After doing a little more playing around, I think I can summarize the problem below…

In summary:

corr_matrix constraint is enforced by the transform (verified in the biject_to registry):

ComposeTransform[CorrCholeskyTransform, Inverse(CorrMatrixCholeskyTransform)]

which transforms a real vector into a correlation matrix.

However, CorrCholeskyTransform’s _call() can sometimes transform a real vector input into the cholesky factor of a matrix that isn’t positive definite (or even semidefinite) probably due to eigenvalues near 0 getting rounded to e.g., -4.83e-09. Then when we apply the CorrMatrixCholeskyTransform.inv(), it uses this cholesky factor to produce a correlation matrix that isn’t positive definite.
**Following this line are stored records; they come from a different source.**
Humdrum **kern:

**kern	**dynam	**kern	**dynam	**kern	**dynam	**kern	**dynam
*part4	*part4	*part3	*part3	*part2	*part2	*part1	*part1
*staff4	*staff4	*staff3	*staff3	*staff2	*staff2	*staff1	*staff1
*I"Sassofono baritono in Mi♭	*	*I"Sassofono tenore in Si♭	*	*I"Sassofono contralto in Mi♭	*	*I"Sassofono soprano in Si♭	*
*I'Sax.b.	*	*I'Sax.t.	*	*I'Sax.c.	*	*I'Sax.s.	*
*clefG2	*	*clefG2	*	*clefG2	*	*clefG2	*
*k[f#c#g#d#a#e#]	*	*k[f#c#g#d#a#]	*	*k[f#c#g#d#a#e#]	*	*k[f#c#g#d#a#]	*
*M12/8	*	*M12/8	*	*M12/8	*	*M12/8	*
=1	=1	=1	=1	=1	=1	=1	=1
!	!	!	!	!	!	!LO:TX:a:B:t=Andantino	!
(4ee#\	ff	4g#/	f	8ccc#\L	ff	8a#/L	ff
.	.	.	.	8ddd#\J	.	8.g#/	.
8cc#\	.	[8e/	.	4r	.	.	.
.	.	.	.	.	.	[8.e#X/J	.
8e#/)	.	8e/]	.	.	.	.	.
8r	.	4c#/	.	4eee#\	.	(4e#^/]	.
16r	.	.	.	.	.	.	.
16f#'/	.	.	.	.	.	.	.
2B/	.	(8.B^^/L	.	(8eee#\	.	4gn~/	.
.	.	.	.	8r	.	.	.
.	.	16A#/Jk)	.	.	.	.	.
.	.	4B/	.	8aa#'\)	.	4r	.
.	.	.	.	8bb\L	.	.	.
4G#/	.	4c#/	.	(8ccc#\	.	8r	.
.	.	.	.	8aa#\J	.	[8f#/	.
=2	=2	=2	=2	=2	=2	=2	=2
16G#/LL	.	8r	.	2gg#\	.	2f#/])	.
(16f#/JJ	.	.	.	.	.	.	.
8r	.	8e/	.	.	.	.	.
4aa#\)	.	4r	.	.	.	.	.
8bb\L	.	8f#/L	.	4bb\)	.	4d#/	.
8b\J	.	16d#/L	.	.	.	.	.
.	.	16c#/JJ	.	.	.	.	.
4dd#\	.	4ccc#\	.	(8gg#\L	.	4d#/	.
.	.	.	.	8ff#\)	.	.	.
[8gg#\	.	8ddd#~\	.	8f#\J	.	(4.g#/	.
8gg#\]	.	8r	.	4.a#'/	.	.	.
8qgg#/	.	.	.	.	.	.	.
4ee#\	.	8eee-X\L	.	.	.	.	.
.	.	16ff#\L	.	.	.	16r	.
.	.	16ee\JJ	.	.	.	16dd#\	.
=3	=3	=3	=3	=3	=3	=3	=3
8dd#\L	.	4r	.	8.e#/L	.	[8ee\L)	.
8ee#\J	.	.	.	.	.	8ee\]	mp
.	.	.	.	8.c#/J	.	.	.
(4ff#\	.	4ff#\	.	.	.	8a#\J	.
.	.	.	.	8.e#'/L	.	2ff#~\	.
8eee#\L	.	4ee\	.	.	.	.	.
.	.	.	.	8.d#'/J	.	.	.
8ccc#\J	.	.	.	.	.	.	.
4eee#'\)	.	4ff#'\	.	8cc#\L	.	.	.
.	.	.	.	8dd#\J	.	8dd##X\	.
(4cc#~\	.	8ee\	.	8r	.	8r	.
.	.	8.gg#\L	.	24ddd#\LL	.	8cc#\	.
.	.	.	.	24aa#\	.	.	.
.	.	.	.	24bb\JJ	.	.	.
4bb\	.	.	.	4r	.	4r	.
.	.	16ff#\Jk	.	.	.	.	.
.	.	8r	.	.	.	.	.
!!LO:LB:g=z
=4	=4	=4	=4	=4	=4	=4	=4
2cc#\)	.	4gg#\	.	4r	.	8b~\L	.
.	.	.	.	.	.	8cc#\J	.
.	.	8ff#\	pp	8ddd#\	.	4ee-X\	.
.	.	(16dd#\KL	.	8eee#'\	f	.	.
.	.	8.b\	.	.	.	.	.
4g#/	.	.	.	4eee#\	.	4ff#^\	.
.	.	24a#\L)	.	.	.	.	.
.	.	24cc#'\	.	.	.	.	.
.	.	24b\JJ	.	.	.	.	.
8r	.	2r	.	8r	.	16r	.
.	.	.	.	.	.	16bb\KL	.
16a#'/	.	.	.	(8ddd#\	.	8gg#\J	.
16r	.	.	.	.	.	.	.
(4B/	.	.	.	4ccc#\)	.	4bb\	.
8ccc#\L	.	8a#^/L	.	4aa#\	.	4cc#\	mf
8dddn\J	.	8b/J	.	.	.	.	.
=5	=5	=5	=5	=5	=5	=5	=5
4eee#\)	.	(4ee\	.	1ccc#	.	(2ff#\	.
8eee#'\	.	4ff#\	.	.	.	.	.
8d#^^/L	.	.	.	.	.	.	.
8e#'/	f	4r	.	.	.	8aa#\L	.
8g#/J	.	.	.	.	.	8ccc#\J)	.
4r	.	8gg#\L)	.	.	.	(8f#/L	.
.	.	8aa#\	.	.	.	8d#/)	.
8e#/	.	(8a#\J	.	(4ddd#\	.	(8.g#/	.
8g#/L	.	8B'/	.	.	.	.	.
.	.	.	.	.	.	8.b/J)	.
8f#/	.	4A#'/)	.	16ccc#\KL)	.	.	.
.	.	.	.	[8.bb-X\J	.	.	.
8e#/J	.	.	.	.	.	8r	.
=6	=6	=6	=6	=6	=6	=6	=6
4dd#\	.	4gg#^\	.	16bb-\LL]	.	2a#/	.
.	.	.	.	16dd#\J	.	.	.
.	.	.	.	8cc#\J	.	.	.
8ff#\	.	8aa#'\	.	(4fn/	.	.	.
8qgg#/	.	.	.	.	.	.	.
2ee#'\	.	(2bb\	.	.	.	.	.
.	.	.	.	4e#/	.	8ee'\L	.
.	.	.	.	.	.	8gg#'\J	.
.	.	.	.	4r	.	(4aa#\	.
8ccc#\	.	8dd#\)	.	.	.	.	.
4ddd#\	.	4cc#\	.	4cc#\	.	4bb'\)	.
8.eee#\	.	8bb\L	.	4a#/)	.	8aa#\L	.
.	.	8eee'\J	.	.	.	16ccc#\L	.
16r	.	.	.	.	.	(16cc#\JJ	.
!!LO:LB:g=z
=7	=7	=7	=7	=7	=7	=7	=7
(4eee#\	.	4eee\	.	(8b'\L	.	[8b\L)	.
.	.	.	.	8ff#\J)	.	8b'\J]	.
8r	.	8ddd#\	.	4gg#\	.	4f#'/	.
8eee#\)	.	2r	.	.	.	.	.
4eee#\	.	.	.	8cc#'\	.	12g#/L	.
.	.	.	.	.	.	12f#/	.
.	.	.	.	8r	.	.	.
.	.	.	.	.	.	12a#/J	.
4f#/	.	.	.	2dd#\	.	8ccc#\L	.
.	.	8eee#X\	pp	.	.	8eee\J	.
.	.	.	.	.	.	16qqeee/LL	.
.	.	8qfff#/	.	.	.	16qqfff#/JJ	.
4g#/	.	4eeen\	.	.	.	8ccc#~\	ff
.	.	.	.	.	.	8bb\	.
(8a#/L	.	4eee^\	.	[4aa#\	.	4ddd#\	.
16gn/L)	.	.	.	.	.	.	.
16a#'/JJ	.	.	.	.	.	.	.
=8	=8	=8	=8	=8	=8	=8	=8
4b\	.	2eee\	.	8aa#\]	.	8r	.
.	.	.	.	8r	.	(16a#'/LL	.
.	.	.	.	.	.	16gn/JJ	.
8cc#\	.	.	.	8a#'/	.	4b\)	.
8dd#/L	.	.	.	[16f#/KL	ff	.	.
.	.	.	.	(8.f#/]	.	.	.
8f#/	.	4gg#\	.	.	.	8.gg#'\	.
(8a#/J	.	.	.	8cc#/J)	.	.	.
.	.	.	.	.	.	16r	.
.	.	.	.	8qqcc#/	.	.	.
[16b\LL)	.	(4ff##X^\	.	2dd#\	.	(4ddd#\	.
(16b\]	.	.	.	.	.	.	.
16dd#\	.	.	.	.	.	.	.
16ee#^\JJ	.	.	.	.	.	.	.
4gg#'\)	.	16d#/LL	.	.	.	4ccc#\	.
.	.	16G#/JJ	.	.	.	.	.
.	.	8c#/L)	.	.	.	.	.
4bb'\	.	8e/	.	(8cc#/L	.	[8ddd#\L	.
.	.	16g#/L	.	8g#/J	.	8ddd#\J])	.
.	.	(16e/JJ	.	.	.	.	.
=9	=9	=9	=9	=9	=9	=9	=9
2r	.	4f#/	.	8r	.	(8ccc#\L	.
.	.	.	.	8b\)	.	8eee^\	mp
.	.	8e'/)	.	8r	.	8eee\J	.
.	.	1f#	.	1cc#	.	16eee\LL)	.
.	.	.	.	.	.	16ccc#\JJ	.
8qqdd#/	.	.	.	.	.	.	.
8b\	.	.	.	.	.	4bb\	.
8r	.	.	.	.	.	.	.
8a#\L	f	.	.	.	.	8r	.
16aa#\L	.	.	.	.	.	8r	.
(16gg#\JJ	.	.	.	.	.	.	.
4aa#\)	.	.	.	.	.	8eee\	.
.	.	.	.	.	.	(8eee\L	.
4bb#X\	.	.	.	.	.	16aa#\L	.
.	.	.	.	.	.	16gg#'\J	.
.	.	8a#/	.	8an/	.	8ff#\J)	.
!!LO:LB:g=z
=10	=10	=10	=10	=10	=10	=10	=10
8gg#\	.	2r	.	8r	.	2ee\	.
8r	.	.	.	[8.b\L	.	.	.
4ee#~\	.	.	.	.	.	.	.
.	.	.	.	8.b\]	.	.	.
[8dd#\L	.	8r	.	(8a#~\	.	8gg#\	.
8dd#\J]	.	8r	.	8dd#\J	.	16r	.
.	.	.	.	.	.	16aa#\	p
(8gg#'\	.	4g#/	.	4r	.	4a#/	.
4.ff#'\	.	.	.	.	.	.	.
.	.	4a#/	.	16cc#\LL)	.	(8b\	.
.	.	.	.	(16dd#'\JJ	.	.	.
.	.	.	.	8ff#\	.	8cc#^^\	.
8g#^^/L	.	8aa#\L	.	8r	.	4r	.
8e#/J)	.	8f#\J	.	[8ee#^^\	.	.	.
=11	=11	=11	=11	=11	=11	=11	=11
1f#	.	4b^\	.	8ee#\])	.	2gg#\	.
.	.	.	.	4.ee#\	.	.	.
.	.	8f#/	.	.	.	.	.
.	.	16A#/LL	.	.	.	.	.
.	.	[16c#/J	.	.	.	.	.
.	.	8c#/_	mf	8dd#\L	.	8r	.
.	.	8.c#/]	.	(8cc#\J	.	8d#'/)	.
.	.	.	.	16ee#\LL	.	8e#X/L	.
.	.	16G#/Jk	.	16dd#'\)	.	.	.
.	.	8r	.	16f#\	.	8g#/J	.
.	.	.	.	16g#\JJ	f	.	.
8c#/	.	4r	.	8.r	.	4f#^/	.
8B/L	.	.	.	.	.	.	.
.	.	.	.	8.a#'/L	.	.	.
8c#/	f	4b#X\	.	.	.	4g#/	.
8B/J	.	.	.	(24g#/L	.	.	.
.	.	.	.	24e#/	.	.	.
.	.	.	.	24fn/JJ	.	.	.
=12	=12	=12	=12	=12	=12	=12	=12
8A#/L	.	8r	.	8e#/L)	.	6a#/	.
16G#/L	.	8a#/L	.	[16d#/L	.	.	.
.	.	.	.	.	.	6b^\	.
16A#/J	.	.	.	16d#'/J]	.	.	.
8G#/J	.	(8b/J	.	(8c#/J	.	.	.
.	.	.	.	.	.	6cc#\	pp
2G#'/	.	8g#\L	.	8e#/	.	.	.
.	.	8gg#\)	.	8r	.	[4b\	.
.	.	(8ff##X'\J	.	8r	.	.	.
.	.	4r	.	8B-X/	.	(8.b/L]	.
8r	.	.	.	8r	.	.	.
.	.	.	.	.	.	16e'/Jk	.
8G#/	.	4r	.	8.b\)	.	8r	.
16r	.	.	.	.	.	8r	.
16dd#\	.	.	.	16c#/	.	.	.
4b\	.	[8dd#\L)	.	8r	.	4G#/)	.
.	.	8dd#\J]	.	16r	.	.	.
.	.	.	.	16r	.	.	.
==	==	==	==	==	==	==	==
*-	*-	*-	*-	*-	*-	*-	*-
But the constraint.corr_matrix requires that matrices be positive definite. Thus, the transform registered in biject_to to enforce this constraint can itself produce outputs that don’t obey the constraint. This issue can be reproduced with the example I had in the previous post:

from torch.distributions.transforms import CorrCholeskyTransform
from pyro.distributions.transforms import CorrMatrixCholeskyTransform

trans1 = CorrCholeskyTransform()
trans2 = CorrMatrixCholeskyTransform()
real_vect = torch.tensor([-0.2894, -1.0836, -0.4998,  1.6825,  0.1669,  1.0653, -1.2977,  1.1127,
        -2.8873,  2.3409,  3.4971,  2.0659, -0.2017,  2.7351,  1.2209, -0.6655,
         1.5769,  2.1106, -0.8692, -1.5110, -0.4753, -0.4464,  1.0486,  1.8616,
        -0.3846, -0.4477, -0.0422, -1.5995, -0.2185, -3.7241, -0.1611, -3.0001,
        -1.0150,  2.5573,  3.0970, -1.6133])

# Forward
lower_cholesky = trans1(real_vect)  # from real vector to lower triangular cholesky correlation factor
corr_mat = trans2.inv(lower_cholesky)  # from corr factor to correlation matrix

# Inverse.
lower_cholesky = trans2(corr_mat)  # <-- error (corr_mat isn't positive definite)
trans1.inv(lower_cholesky)

Not sure what the best fix for this is, or if there’s something I’m missing?

fehiepsi · March 12, 2024, 12:15am

Could you try using float64 in those computations?

student_12 · March 16, 2024, 8:37pm

@fehiepsi This did fix the issue, thanks!